Smith & Nephew PLC (SNN) is currently not a strong buy for a beginner investor with a long-term strategy. While the company has shown solid financial performance and growth in its latest quarter, the technical indicators suggest a bearish trend, and hedge funds are actively selling the stock. Additionally, there are limited near-term catalysts, and analysts' ratings are mixed, with no strong upward momentum in price targets. For a long-term investor, it may be better to wait for a more favorable entry point or clearer positive signals.
The MACD is negative and expanding, indicating bearish momentum. RSI is neutral at 29.946, showing no clear signal. The stock is trading below its pivot support level (S1: 34.654), suggesting potential further downside. Moving averages are converging, indicating indecision in the market.

Smith & Nephew showcased innovative surgical technologies, including the CORI Surgical System and REGENETEN Bioinductive Implant, which address significant market opportunities. The company reported strong Q4 revenue growth of 8.3% YoY and increased profit before tax in fiscal 2025.
Hedge funds are selling the stock, with a 225.80% increase in selling activity over the last quarter.
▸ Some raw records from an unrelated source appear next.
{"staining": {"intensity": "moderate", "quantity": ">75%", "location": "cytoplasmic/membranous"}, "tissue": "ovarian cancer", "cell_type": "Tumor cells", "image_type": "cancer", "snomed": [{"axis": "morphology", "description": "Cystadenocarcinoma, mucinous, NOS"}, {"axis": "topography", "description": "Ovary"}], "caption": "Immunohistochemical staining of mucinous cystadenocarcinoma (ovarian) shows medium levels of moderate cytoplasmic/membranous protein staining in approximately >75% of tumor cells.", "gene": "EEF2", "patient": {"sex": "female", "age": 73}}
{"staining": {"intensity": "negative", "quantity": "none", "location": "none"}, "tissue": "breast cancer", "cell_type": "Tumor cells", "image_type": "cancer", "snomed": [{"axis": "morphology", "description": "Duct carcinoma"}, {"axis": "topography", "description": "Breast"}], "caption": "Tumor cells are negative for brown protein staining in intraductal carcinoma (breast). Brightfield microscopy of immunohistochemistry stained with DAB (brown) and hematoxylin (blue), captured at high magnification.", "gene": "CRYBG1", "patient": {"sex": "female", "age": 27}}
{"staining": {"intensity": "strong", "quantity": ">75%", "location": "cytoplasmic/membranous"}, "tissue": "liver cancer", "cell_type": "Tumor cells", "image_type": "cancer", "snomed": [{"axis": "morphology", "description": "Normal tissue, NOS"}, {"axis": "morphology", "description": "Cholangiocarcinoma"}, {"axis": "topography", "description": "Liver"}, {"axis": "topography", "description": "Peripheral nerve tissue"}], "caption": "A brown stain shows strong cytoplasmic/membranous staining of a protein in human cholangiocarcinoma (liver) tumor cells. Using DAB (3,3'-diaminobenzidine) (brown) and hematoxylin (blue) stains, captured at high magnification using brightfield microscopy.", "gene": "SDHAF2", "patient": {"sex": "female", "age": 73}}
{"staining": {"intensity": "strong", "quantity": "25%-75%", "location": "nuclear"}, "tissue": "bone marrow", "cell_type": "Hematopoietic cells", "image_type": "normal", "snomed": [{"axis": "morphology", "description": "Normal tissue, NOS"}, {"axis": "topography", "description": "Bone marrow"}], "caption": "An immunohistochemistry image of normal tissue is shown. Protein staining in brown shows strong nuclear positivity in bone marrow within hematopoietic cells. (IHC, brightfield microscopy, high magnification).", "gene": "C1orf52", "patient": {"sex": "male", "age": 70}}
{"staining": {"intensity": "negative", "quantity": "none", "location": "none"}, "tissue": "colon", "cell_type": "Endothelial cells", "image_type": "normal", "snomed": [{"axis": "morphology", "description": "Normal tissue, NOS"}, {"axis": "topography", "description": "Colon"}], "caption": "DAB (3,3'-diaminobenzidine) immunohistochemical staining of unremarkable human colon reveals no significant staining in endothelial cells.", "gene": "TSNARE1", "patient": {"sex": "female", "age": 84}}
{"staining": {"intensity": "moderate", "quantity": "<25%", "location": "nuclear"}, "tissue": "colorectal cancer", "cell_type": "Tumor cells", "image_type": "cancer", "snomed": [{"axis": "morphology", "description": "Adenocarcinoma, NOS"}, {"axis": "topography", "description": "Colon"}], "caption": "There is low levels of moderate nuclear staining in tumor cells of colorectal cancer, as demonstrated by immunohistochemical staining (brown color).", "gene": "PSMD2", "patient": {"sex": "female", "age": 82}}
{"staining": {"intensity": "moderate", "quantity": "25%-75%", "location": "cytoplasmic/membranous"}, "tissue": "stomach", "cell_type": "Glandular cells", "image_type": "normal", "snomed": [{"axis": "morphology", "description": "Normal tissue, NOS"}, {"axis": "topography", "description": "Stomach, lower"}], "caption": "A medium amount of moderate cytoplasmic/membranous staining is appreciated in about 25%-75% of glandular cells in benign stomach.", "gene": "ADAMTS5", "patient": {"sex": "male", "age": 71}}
Analysts have mixed ratings, with some downgrades citing material risks and limited near-term catalysts. The stock is experiencing bearish technical momentum.
Smith & Nephew reported Q4 revenue of $1.7 billion, an 8.3% YoY growth, driven by strong performance in the Orthopaedics division. Fiscal 2025 profit before tax rose to $779 million, with EPS increasing to 71.6 cents, reflecting strong market performance.
Analysts' ratings are mixed. Canaccord raised the price target to $35 with a Hold rating, citing solid quarterly performance. Barclays raised the price target slightly but maintained an Equal Weight rating. RBC downgraded the stock, citing material risks and limited catalysts, while Morgan Stanley lowered its price target but maintained an Overweight rating.